#### [TASK INSTRUCTIONS]
Please reproduce everything in the listing below from the line containing "left hip: (208, 361, -7)" down to the line containing "left elbow: (394, 260, 6)", both included, keeping every other line as it stands. Multiply each keypoint's x, y and depth values by 1.5, rounding to whole numbers with halves rounded up, and leave out the pictures.

(Beginning of EXTRACTED ENTRIES)

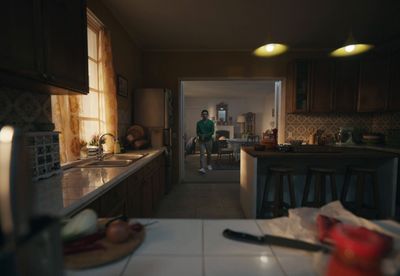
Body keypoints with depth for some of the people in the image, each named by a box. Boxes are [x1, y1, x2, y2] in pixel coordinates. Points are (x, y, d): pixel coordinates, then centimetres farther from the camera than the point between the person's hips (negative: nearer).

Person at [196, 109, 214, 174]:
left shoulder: (211, 122, 0)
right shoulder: (199, 123, 2)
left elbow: (212, 132, -5)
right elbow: (198, 132, 1)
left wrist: (205, 135, -17)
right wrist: (201, 136, -19)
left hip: (209, 140, 1)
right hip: (201, 141, -1)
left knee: (209, 153, 13)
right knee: (202, 154, -10)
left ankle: (209, 165, 35)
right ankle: (202, 168, -15)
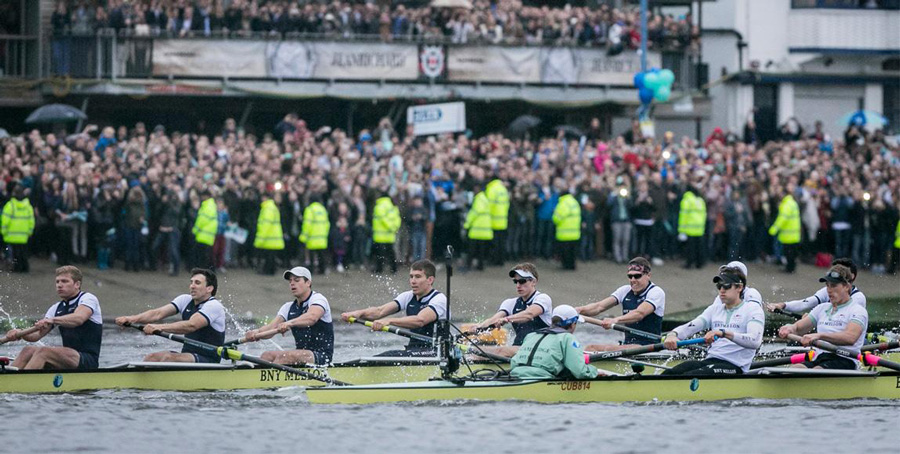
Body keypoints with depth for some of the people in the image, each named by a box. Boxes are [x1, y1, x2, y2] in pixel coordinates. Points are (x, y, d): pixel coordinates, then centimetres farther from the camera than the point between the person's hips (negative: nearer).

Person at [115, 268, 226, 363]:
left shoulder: (214, 306, -12)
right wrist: (133, 318, -21)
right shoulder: (186, 300, 11)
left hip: (208, 361, -7)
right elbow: (158, 313, -2)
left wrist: (160, 327, -41)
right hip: (187, 356, 7)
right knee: (151, 358, -15)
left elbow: (191, 326, -30)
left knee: (169, 357, -31)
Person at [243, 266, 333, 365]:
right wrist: (256, 332, -23)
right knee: (267, 356, -14)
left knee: (284, 356, -29)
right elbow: (271, 328, 1)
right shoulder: (289, 307, 15)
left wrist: (289, 323, -49)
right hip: (301, 355, 7)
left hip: (322, 356, -7)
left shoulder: (318, 299, -7)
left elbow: (312, 317, -30)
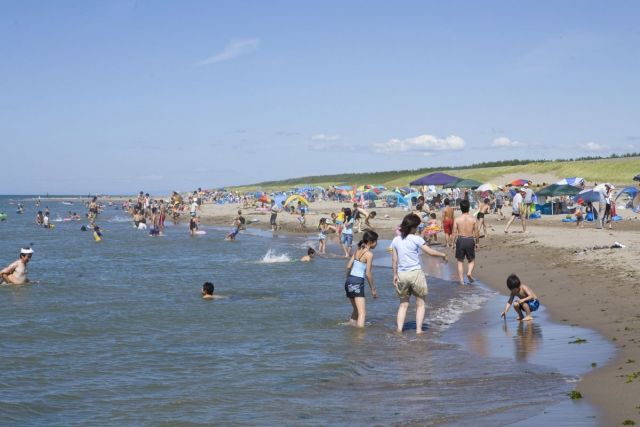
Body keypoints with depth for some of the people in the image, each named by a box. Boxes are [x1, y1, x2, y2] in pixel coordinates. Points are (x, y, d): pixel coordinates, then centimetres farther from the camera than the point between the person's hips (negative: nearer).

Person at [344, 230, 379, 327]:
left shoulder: (358, 250, 11)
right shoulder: (369, 254, -10)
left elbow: (348, 266, 12)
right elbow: (368, 274, -12)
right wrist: (373, 289, -4)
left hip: (349, 280, 8)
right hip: (358, 283, -8)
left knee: (356, 310, 25)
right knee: (362, 313, -9)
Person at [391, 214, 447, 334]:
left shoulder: (396, 240, 2)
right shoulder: (416, 239, -10)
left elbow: (394, 260, 6)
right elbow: (430, 252, -6)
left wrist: (395, 275, 16)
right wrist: (443, 255, 11)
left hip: (402, 274, 4)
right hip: (416, 273, -4)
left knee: (403, 304, 14)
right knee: (420, 304, 10)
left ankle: (399, 329, 4)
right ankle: (418, 330, 6)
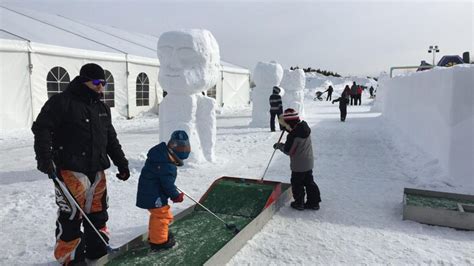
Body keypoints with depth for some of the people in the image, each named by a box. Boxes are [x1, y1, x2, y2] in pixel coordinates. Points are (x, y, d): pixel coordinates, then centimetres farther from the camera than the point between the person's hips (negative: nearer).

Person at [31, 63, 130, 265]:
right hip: (70, 170, -7)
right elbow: (42, 129, -11)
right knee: (71, 215, -2)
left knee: (97, 212, 13)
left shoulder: (102, 108, 16)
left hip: (96, 170, 7)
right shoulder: (61, 102, -5)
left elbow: (111, 139, 19)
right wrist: (45, 159, -20)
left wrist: (121, 162, 16)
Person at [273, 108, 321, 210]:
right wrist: (289, 129, 7)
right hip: (309, 163, 8)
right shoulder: (305, 128, -2)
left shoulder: (293, 135, -27)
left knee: (297, 184, 11)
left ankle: (299, 203, 23)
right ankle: (313, 202, 25)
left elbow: (288, 150, -17)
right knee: (309, 182, 18)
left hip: (298, 165, -8)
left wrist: (279, 145, -1)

(End of EXTRACTED ENTRIES)

#### [ANSWER SECTION]
left hip: (312, 542, -11)
right elbow: (237, 470, -3)
left wrist: (240, 491, -62)
right hip: (281, 534, 11)
right knee: (227, 537, -23)
left elbow: (287, 489, -45)
left knee: (254, 536, -47)
Person at [243, 266, 333, 365]:
right wrist: (384, 498, -35)
right knee: (401, 534, -21)
left knee: (426, 534, -44)
right elbow: (407, 492, 2)
right shoulder: (434, 461, 23)
left wrist: (434, 485, -74)
right hip: (452, 533, 11)
left hip: (483, 534, -11)
left shoulder: (477, 449, -11)
left elbow: (468, 476, -45)
Body keypoints with depth for some of the people in the image, each named by a box. Boxes are [x1, y1, x2, y2] in pixel coordinates. Points are (x, y, d): pixel coordinates, then centimetres farther from the camera than the point between the person's hips (negative: nearer).

Person at [344, 230, 379, 327]:
left shoulder: (537, 375, 17)
right shoulder: (554, 381, -15)
left elbow: (522, 399, 18)
right elbow: (552, 411, -18)
right wrist: (560, 434, -6)
left hip: (524, 420, 12)
right hip: (537, 425, -12)
left knee: (534, 465, 38)
right knee: (543, 470, -14)
Person at [391, 214, 447, 334]:
left shoulder: (594, 360, 3)
right shoulder: (624, 359, -15)
left elbow: (591, 390, 9)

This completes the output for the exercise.